Concernant les marques PALLADIUM et PALMBEACH, les juges d’appel ont confirmé la position des juges de première instance quant à l’existence d’un risque de confusion. En revanche, de manière surprenante, la position des juges précédents concernant les marques PALLADIUM et YANGBOKAI a été rejetée. En effet, alors que les juges de première instance avaient affirmé qu’il n’y avait pas de risque de confusion entre les signes (considérant que les marques n’avaient rien en commun si ce n’est le même nombre de lettres, la forme globale du logo et la typographie), les juges d’appel ont adopté une position inverse, argumentée ainsi :

« lorsque le signe YANGBOKAI est observé d’une distance supérieure à 20 cm, comme c’est le cas des chaussures, qu’elles soient portées ou disposées sur les rayonnages ou dans la vitrine d’un magasin, ou encore représentées sur un site internet de vente, une similitude apparait entre les inscriptions Palladium et Yangbokai, dont il convient de relever qu’elles sont toutes deux en relief et formées d’une sorte de caoutchouc posé sur un socle de la même couleur».

Il a également été ajouté que :

« la verticale du Y rappelle la barre verticale du P, le A qui suit est commun, le N présente deux verticales comme les deux LL de Palladium, le B et le O par leurs formes évoquent le A et le D de Palladium et le I termine le terme par une verticale comme le deuxième jambage du M de Palladium».

Compte tenu de ce qui précède, les signes présentaient ainsi une impression visuelle très proche, justifiant l’admission d’un risque de confusion. C’est donc en appréciant l’usage concret et réel des marques dans le commerce que les juges ont affirmé que la marque YANGBOKAI constituait également une contrefaçon de la marque PALLADIUM.

La concurrence parasitaire

Enfin, parmi les autres mesures demandées par Palladium, la Cour a confirmé le jugement selon lequel les sociétés Sissi Perla et Aubestar avaient commis des actes de concurrence parasitaire en profitant de la visibilité du modèle Baggy de Palladium pour vendre leurs propres produits.

 

Commentaire

En matière de droit des dessins et modèles, cette décision n’est pas particulièrement originale, et la décision relativement classique. Néanmoins, il est toujours intéressant de voir les juges rappeler des principes juridiques généraux. En outre, la façon dont le processus d’analyse de la validité d’un dessin ou modèle et de l’existence d’un comportement de contrefaçon (analyse détaillée des dessins ou modèles, identification de leurs caractéristiques essentielles et comparaison de leurs impressions générales) est extrêmement intéressante.
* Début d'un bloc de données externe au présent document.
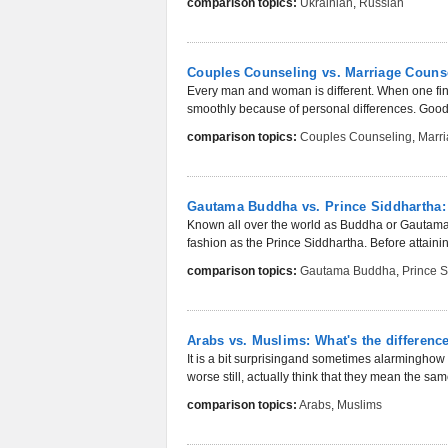
comparison topics:
Ukrainian
,
Russian
Couples Counseling vs. Marriage Couns
Every man and woman is different. When one find
smoothly because of personal differences. Good r
comparison topics:
Couples Counseling
,
Marr
Gautama Buddha vs. Prince Siddhartha: 
Known all over the world as Buddha or Gautama Bu
fashion as the Prince Siddhartha. Before attaini
comparison topics:
Gautama Buddha
,
Prince 
Arabs vs. Muslims: What's the differenc
It is a bit surprisingand sometimes alarmingho
worse still, actually think that they mean the sam
comparison topics:
Arabs
,
Muslims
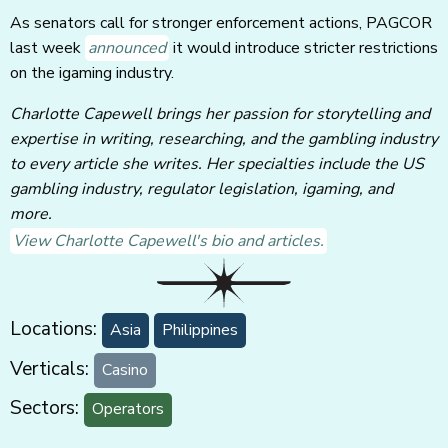
As senators call for stronger enforcement actions, PAGCOR
last week
announced
it would introduce stricter restrictions
on the igaming industry.
Charlotte Capewell brings her passion for storytelling and
expertise in writing, researching, and the gambling industry
to every article she writes. Her specialties include the US
gambling industry, regulator legislation, igaming, and
more.
View Charlotte Capewell's bio and articles.
Locations:
Asia
Philippines
Verticals:
Casino
Sectors:
Operators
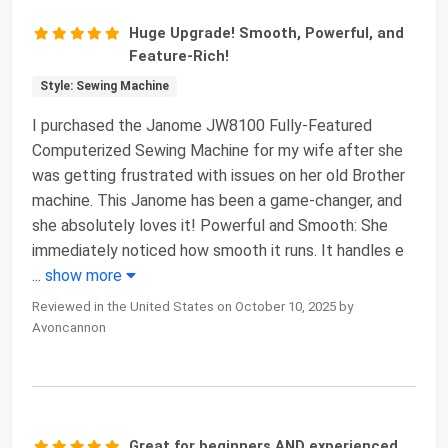
Huge Upgrade! Smooth, Powerful, and
Feature-Rich!
Style: Sewing Machine
I purchased the Janome JW8100 Fully-Featured
Computerized Sewing Machine for my wife after she
was getting frustrated with issues on her old Brother
machine. This Janome has been a game-changer, and
she absolutely loves it! Powerful and Smooth: She
immediately noticed how smooth it runs. It handles e
...
show more
Reviewed in the United States on October 10, 2025 by
Avoncannon
Great for beginners AND experienced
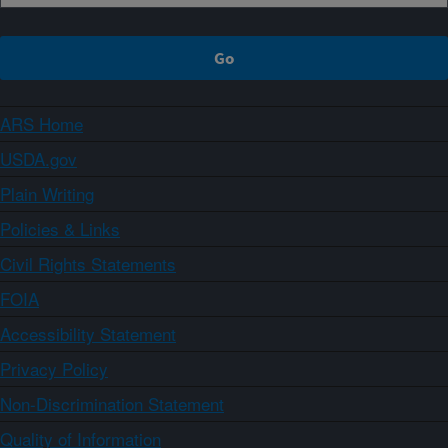
ARS Home
USDA.gov
Plain Writing
Policies & Links
Civil Rights Statements
FOIA
Accessibility Statement
Privacy Policy
Non-Discrimination Statement
Quality of Information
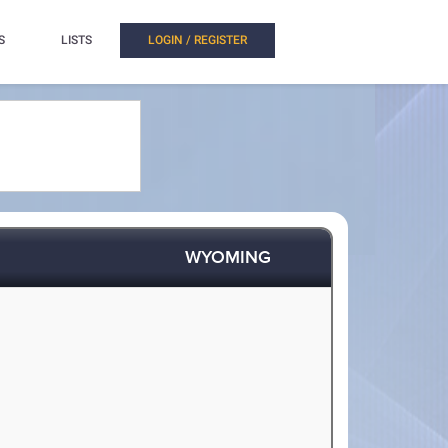
S
LISTS
LOGIN / REGISTER
WYOMING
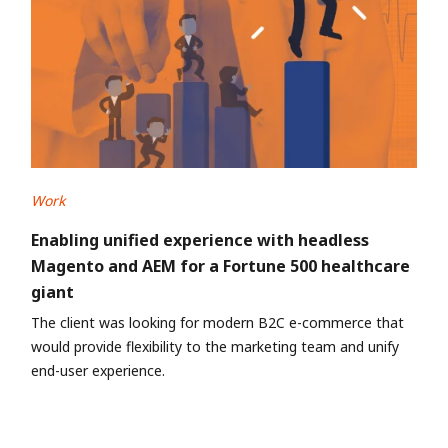
Work
Enabling unified experience with headless
Magento and AEM for a Fortune 500 healthcare
giant
The client was looking for modern B2C e-commerce that
would provide flexibility to the marketing team and unify
end-user experience.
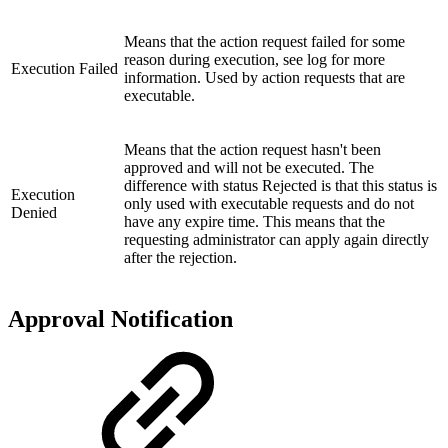
Means that the action request failed for some
reason during execution, see log for more
Execution Failed
information. Used by action requests that are
executable.
Means that the action request hasn't been
approved and will not be executed. The
difference with status Rejected is that this status is
Execution
only used with executable requests and do not
Denied
have any expire time. This means that the
requesting administrator can apply again directly
after the rejection.
Approval Notification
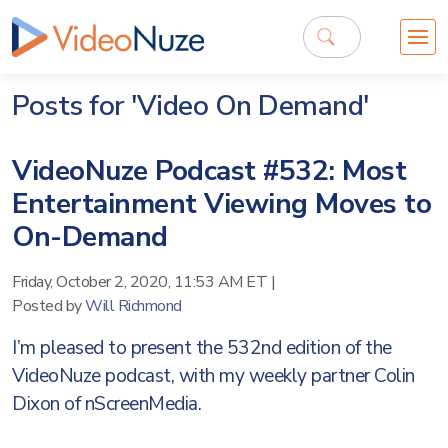
Posts for 'Video On Demand'
VideoNuze Podcast #532: Most
Entertainment Viewing Moves to
On-Demand
Friday, October 2, 2020, 11:53 AM ET
|
Posted by
Will Richmond
I’m pleased to present the 532nd edition of the
VideoNuze podcast, with my weekly partner Colin
Dixon of nScreenMedia.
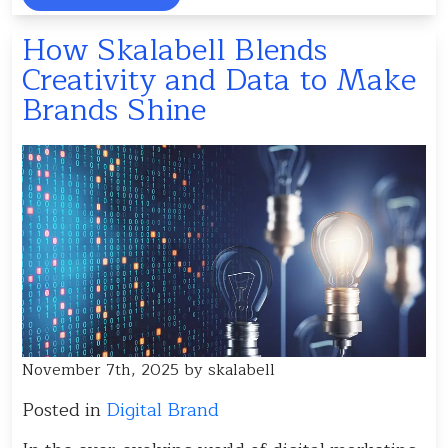
How Skalabell Blends
Creativity and Data to Make
Brands Shine
November 7th, 2025 by skalabell
Posted in
Digital Brand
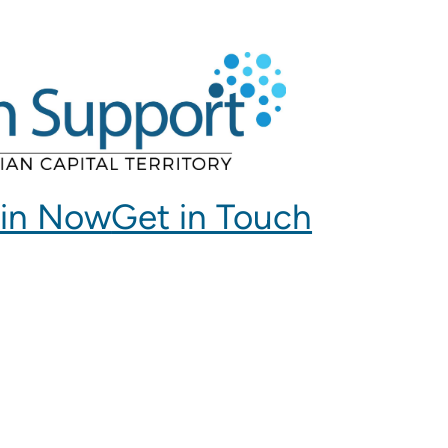
in Now
Get in Touch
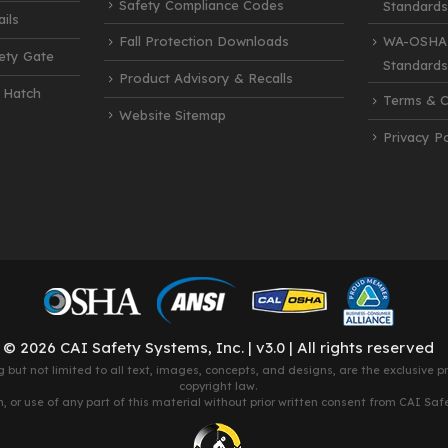
Safety Compliance Codes
Standards
ils
Fall Protection Downloads
WA-OSHA 
fety Gate
Standards
Product Advisory & Recalls
 Hatch
Terms & C
Website Sitemap
Privacy Po
© 2026 CAI Safety Systems, Inc. | v3.0 | All rights reserved
g but not limited to all text, images, concepts, and designs, are the exclusive 
copyright law.
 or use of any part of this material without prior written consent from CAI Safety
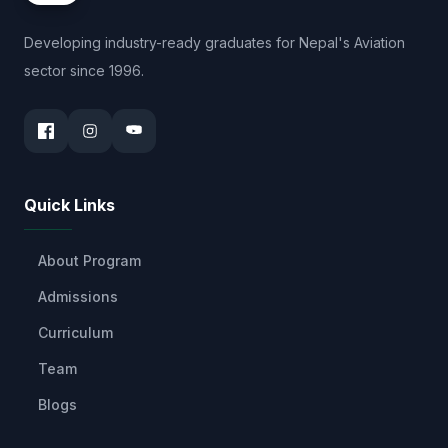
Developing industry-ready graduates for Nepal's Aviation
sector since 1996.
Quick Links
About Program
Admissions
Curriculum
Team
Blogs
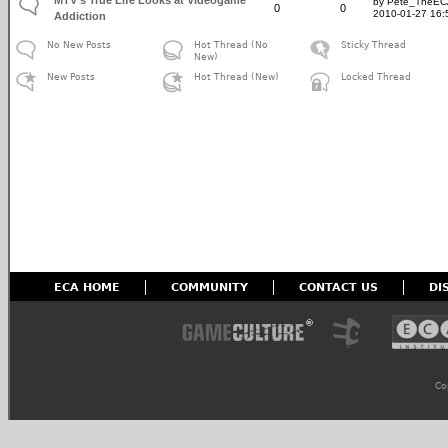
by Pete_TheE
0
0
2010-01-27 16:
Addiction
No New Posts
Hot Thread (No
Sticky Thread
New)
New Posts
Hot Thread (New)
Locked Thread
ECA HOME
COMMUNITY
CONTACT US
DI
Co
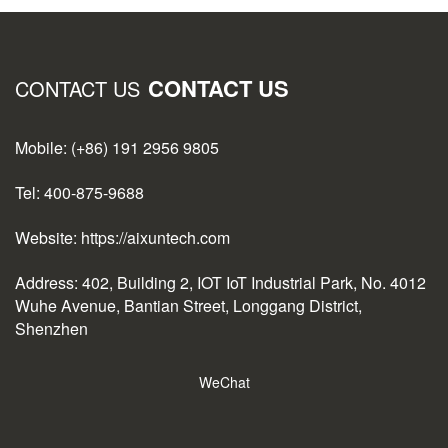
CONTACT US
CONTACT US
Mobile: (+86) 191 2956 9805
Tel: 400-875-9688
Website: https://aixuntech.com
Address: 402, Building 2, IOT IoT Industrial Park, No. 4012
Wuhe Avenue, Bantian Street, Longgang District,
Shenzhen
WeChat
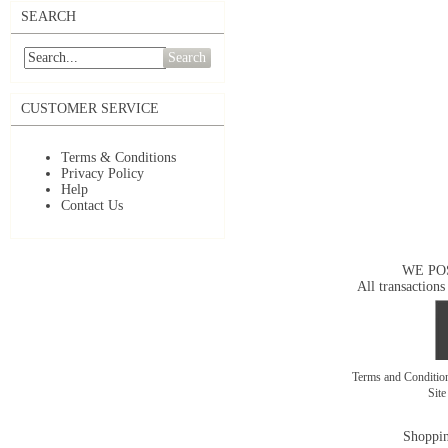
SEARCH
Search
CUSTOMER SERVICE
Terms & Conditions
Privacy Policy
Help
Contact Us
WE PO
All transactions
Terms and Conditi
Sit
Shoppin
En ce qui concerne le droit des marques, la partie la plus significative de la décision est la prise en compte du contexte de vente et de la manière dont les consommateurs sont susceptibles de voir et percevoir les marques (et plus précisément la comparaison de l’apparence des lettres, qui sont vues et lues par les consommateurs à une certaine distance) et la façon dont les juges ont admis un risque de confusion entre deux marques a priori différentes.

Enfin, cette décision souligne l’importance de multiplier les droits parallèles pour protéger les produits contre la contrefaçon.